Jepsen initially saved tests, including both histories and the results of analysis, as a single map serialized with Fressian. This worked fine for small tests, but writing large histories could take tens of minutes. Jepsen now uses a custom disk format. Jepsen files consist of a short header followed by an append-only log of immutable blocks. Each block contains a type, length, and checksum header, followed by data. These blocks form a persistent tree structure on disk: changes are written by appending new blocks to the end of the file, then flipping a single offset in the file header to point to the block that encodes the root of the tree.

Blocks can store arbitrary Fressian data, layered, lazily-decoded maps, streaming lists, and chunked vectors which store pointers to other vectors “stitched together” into a single large vector. Chunked vectors store the index of the first element in each chunk, so you can jump to the correct chunk for any index in constant time.

Stored dataset items —
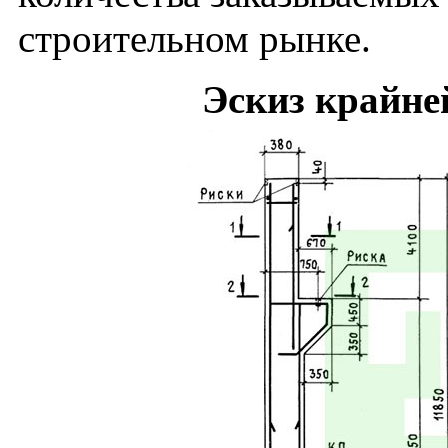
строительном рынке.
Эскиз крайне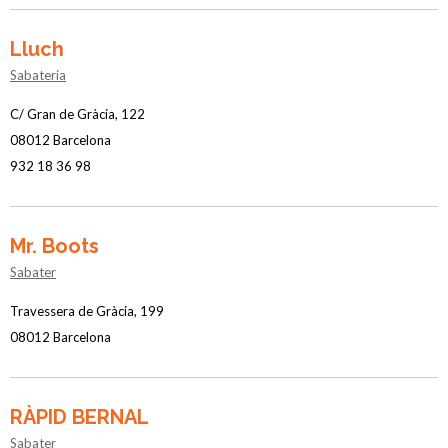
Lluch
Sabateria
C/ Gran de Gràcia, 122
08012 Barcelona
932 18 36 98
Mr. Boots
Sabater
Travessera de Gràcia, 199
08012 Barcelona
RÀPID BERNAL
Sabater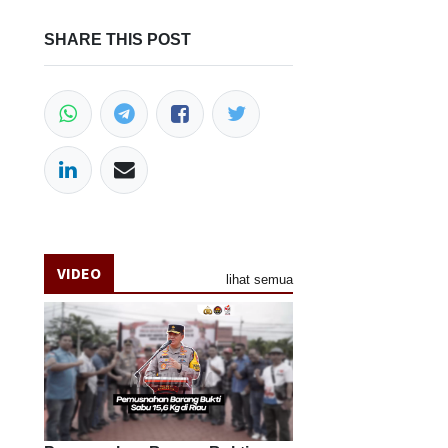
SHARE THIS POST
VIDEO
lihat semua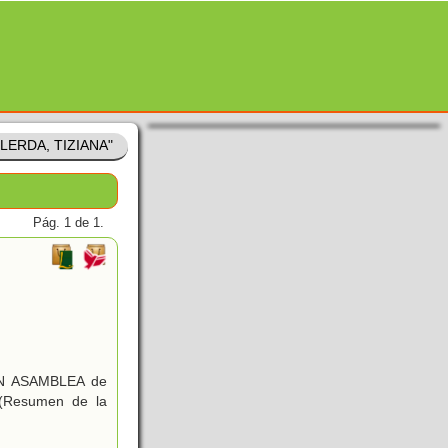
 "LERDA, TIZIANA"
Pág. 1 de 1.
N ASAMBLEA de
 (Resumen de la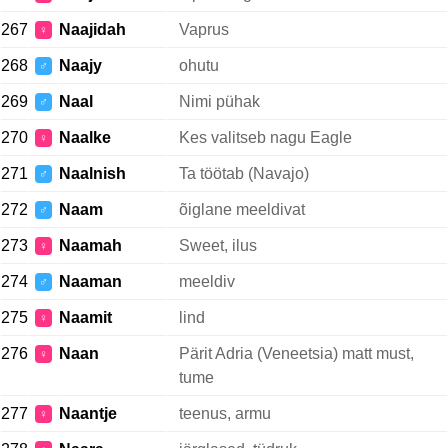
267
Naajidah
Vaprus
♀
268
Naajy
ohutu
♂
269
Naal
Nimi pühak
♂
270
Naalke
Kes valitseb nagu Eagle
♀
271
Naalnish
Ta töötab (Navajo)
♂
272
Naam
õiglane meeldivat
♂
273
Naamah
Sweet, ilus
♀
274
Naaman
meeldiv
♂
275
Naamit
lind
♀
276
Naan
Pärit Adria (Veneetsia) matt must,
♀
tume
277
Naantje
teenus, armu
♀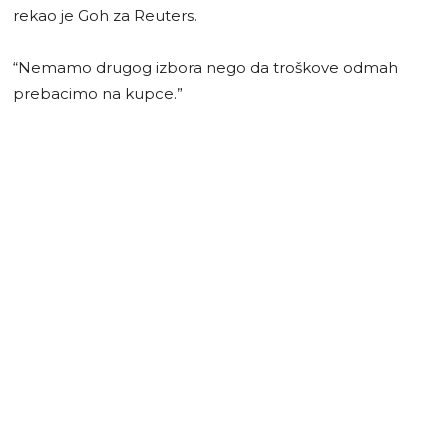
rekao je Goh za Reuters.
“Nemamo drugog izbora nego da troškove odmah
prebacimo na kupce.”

TASK BRIEF — Duplicate the Jepsen disk format passage word for word from "Jepsen initially saved" to "of the tree.". These stored items are separate material and are not part of the Jepsen disk format passage.

EXERCISE SOLUTION —
Jepsen initially saved tests, including both histories and the results of analysis, as a single map serialized with Fressian. This worked fine for small tests, but writing large histories could take tens of minutes. Jepsen now uses a custom disk format. Jepsen files consist of a short header followed by an append-only log of immutable blocks. Each block contains a type, length, and checksum header, followed by data. These blocks form a persistent tree structure on disk: changes are written by appending new blocks to the end of the file, then flipping a single offset in the file header to point to the block that encodes the root of the tree.